CYBERCHONDRIE, BLOED, COACHING, WIMPERS, FRENEMIES
- Marcel Doornbosch
- 16 mei 2022
- 2 minuten om te lezen
‘Cyberchondrie’ is het excessief en compulsief online zoeken van gezondheidsinformatie door mensen die vaak aan ziekteangst (‘hypochondrie’) lijden. In Journal of Clinical Psychology staat een onderzoek waarbij 125 mensen online de Cyberchondria Severity Scale en andere vragenlijsten invulden. Daaruit bleek dat metacognities over ziekteangst (zoals ‘ik heb geen controle over mijn gedachten over ziekte’) cyberchondrie voorspelden. Metacognities speelden een belangrijkere rol dan ziektegedachten. Voor dit soort problemen is metacognitieve therapie geïndiceerd.
In Journal of Clinical Psychology staat ook een onderzoek over automutilatie. Er deden 126 studenten mee waarvan de helft zichzelf wel eens had gesneden. Zij kregen een soort stresstest en een prikje in hun vinger. Alleen deelnemers die ooit hadden geautomutileerd voelden zich beter als ze hun bloed zagen na het prikje. Dit wordt gezien als bewijs voor de theorie dat het zien van bloed affectregulerend werkt bij automutilatie. In therapie zou je dan iemand kunnen stimuleren met een rode pen op de huid te tekenen in plaats van te snijden.
Over coaching wordt vaak een beetje lacherig gedaan vanwege het zweverige karakter. In Consulting Psychology Journal staat een artikel van een executive coach die een thematische analyse deed van zijn werk met 180 senior business leaders. Hij maakte gebruik van visuele leiderschapsmetaforen: beelden die de klant van zichzelf beschreef (nu en in de toekomst) die daarna door een kunstenaar werden getekend. Een vaak voorkomend thema was ‘anderen ontwikkelen’ en de beschreven zelfbeelden werden door de kunstenaar als volgt weergegeven: een soort popband (nu), bladmuziek (verandering) en een dirigent (doel). In het artikel worden diverse voorbeelden afgebeeld (treinen, zwemmen, metselen). Volgens de auteur is het van belang coaching wetenschappelijk te onderzoeken, jammer dat hij daar niet zelf mee begint.
Volgens evolutiepsychologen is aantrekkelijkheid vooral een indicatie van gezondheid. In Evolutionary Behavioral Sciences staat een onderzoek naar wimpers omdat lange wimpers volgens de auteurs mooi zijn. Gek genoeg kunnen lange wimpers ook een symptoom zijn van bepaalde ziektes. Aan het onderzoek deden 132 studenten mee die gezichten met verschillende wimperlengtes (gemaakt met daz3d) beoordeelden. Uit het onderzoek bleek dat vrouwelijke gezichten met langere wimpers aantrekkelijker waren en dat mannen juist met kortere wimpers aantrekkelijk waren. Hieruit blijkt dat een voorkeur voor wimperlengte cultureel is en niet biologisch.
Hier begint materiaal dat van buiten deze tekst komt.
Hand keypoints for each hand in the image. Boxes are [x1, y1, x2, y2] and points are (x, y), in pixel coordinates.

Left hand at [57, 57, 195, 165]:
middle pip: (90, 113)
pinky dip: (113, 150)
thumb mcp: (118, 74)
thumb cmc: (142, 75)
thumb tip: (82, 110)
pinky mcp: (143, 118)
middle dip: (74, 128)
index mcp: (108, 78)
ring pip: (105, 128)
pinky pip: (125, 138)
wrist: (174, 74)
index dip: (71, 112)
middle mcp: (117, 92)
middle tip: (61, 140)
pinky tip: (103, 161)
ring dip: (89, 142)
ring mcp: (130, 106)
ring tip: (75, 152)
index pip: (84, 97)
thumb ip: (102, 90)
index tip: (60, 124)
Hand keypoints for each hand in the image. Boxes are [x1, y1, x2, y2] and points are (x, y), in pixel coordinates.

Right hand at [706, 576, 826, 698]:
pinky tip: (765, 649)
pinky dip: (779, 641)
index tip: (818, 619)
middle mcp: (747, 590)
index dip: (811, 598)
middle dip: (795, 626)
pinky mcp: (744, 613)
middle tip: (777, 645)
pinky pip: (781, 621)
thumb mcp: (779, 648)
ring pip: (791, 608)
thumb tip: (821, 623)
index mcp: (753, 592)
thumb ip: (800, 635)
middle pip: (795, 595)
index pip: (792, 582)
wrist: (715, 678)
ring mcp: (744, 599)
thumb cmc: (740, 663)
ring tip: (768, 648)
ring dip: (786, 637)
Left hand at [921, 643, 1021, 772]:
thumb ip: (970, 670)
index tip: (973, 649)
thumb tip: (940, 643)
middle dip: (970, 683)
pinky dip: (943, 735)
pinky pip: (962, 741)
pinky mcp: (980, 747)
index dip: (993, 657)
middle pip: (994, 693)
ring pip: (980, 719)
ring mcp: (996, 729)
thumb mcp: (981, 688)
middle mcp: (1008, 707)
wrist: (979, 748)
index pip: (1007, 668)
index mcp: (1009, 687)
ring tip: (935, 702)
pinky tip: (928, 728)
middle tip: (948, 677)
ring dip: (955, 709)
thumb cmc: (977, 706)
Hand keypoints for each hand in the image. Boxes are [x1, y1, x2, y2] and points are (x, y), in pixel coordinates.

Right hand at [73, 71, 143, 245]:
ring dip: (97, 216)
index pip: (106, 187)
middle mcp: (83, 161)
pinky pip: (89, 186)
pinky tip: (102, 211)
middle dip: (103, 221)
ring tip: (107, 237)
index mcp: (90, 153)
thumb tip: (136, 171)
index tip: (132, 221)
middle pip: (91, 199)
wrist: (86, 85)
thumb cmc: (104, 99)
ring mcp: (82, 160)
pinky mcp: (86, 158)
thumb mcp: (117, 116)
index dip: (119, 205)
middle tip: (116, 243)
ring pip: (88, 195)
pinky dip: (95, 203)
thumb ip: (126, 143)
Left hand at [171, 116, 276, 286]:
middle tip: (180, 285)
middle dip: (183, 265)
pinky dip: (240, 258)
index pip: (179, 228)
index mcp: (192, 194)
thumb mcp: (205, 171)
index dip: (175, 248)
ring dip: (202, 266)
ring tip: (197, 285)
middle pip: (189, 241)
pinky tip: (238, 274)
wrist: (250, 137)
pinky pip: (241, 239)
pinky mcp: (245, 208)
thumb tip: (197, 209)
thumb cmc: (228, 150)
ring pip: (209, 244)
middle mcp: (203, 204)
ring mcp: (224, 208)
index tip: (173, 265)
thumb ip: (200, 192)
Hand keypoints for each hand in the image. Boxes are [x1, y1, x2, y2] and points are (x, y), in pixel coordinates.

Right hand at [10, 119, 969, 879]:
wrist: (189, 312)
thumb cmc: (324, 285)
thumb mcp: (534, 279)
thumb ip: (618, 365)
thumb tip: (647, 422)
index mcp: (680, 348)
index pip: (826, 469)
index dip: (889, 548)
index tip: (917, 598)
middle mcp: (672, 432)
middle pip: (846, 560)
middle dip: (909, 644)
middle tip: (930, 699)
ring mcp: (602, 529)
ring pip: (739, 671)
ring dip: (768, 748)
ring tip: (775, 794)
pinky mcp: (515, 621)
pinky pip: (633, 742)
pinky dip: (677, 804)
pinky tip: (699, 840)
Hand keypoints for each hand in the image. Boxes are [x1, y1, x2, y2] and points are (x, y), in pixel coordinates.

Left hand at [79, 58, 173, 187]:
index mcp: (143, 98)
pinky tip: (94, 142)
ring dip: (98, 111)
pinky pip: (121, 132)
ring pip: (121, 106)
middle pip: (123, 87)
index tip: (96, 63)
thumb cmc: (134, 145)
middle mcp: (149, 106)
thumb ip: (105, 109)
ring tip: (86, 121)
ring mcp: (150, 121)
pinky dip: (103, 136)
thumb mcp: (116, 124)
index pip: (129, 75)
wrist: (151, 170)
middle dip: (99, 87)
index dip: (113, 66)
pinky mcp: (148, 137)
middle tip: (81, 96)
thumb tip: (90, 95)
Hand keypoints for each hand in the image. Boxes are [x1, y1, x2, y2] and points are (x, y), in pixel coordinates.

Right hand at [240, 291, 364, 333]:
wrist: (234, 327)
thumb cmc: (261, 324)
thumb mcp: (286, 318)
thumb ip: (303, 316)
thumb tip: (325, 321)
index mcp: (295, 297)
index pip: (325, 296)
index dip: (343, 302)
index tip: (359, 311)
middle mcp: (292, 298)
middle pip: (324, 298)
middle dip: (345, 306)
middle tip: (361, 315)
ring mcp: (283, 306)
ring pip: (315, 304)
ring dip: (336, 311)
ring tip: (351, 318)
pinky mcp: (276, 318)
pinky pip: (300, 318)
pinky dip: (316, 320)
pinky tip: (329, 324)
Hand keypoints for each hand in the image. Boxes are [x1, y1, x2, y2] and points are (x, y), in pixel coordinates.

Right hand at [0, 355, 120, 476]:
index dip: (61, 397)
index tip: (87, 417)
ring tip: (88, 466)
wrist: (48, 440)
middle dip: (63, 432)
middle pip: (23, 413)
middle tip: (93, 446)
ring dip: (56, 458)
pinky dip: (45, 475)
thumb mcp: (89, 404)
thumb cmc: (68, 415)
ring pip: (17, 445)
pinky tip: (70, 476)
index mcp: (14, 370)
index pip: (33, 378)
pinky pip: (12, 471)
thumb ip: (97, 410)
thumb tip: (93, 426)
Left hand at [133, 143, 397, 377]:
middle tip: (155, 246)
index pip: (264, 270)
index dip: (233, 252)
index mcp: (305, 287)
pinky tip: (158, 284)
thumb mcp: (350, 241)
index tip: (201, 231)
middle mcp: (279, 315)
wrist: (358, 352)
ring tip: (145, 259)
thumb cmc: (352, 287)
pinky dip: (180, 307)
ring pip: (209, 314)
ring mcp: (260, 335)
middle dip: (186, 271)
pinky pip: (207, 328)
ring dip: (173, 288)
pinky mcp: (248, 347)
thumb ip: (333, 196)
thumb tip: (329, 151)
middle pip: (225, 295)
Relaties kunnen positief zijn, dan help je elkaar, of negatief, dan schaadt je elkaar (bijvoorbeeld door roddelen). In Journal of Applied Psychology staat een onderzoek naar ambivalente relaties, daar is weinig onderzoek over maar zij komen waarschijnlijk het meeste voor. De onderzoekers deden 3 experimenten. In het eerste experiment beoordeelden studenten elkaar tijdens het samenwerken in een project. Ze gaven aan in hoeverre ze elkaar aardig vonden en behulpzaam. In het tweede experiment kregen studenten een Relationship Closeness Induction Task, hierbij stelden ze elkaar persoonlijke vragen waardoor er een positieve, negatieve of ambivalente relatie ontstond. Vervolgens moesten ze een tekst van de ander verbeteren. In het derde onderzoek vulden winkelmedewerkers online vragenlijsten in over werkrelaties. Uit deze onderzoeken bleek dat ambivalente relaties (‘frenemies’) gekenmerkt worden door zowel helpen als schaden. Ambivalente relaties vormen een uitbreiding op de social exchange theory, die vooral uitgaat van positieve of negatieve relaties.